If that theory is correct then gold is poised to deliver several strong years, as it did in the 1970s and early 80s after a painful period of very high inflation flowing off a series of oil-price shocks.

Overall, the short week saw a respectable upward trend, but with signs of confidence fading as the four-day Easter holiday got closer and investors put a padlock on their wallets.

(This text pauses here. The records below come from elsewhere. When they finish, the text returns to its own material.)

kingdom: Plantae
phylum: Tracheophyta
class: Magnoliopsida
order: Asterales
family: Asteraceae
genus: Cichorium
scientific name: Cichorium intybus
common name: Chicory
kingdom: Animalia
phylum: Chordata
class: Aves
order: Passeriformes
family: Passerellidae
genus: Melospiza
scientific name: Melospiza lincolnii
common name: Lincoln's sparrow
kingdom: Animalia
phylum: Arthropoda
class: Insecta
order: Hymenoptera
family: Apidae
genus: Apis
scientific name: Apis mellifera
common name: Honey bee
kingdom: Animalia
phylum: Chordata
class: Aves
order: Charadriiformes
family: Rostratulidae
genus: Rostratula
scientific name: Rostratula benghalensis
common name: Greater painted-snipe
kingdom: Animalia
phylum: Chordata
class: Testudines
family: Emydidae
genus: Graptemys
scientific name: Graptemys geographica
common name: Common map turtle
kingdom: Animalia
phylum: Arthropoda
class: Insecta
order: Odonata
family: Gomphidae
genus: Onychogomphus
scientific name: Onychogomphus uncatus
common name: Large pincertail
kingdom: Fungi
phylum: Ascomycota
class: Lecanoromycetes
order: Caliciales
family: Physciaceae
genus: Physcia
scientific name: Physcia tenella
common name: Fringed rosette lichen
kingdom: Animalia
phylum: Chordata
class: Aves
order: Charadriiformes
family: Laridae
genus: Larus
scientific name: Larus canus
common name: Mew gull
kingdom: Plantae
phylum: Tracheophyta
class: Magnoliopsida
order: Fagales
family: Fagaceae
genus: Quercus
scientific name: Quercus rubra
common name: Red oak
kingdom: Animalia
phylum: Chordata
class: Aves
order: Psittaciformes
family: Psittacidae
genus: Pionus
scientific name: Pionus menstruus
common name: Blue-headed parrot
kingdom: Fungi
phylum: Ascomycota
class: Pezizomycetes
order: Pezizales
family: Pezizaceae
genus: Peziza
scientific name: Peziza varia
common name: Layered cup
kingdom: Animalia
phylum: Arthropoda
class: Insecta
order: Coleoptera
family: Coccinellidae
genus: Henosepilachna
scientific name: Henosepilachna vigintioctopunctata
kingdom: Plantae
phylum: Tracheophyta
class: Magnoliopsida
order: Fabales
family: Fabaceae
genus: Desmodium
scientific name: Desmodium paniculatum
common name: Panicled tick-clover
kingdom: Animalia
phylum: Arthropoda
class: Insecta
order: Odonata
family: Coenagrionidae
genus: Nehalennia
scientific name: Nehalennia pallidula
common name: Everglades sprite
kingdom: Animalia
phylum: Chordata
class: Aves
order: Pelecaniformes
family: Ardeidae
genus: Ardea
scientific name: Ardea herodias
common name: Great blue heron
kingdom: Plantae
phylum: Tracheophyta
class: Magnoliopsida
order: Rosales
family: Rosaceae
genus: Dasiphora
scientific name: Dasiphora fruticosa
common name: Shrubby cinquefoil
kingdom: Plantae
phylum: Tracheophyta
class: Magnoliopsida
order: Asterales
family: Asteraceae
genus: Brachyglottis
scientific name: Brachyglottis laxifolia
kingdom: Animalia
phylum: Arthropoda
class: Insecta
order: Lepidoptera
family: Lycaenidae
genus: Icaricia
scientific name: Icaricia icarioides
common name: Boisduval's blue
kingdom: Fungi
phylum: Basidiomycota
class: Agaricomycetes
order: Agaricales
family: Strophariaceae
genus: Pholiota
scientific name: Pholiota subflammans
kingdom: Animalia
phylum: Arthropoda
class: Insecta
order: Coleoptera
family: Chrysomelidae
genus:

News events and market moves of interest included:

  • Mineral Commodities made a rare appearance in the headlines after reporting that its Tormin titanium sands project in South Africa had the potential to be a world-class resource, a comment which saw the stock add 4c to 24c.

 

  • Kingston Resources continued to attract attention as work progresses at its Ewatinona pit on the PNG island is Misima with trenching revealing 22 metres at 3.9 grams of gold a tonne, and 44m at 1.18g/t. On the market, Kingston put on 2c to 14c.

 

  • Swick Mining said its drilling business had not been affected by coronavirus lockdowns which would enable to company to maintain dividend payments while also launching a share buy-back program, moves which lifted the stock by 2c to 12c.

 

  • Blackstone Minerals added 2c to 14c after reporting the successful raising of $6.8 million via a share placement at 17c with the new funds to be applied to its acquisition of a nickel and platinum group metals project in Vietnam.

 

  • Lotus Resources was in the news for a second week with an announcement that it had identified high-grade rare earths at its Kayelekera uranium mine in Malawi. On the market, Lotus rose by 1c to 4.6c. It was trading at 2c two weeks ago, and

 

  • Tribune Resources rose by 50c to $5.47 after the release of an enthusiastic report by RM Research which described the 36%-owned East Kundana gold project in WA as a cash cow. RM reckons the stock has a price target of $12.56.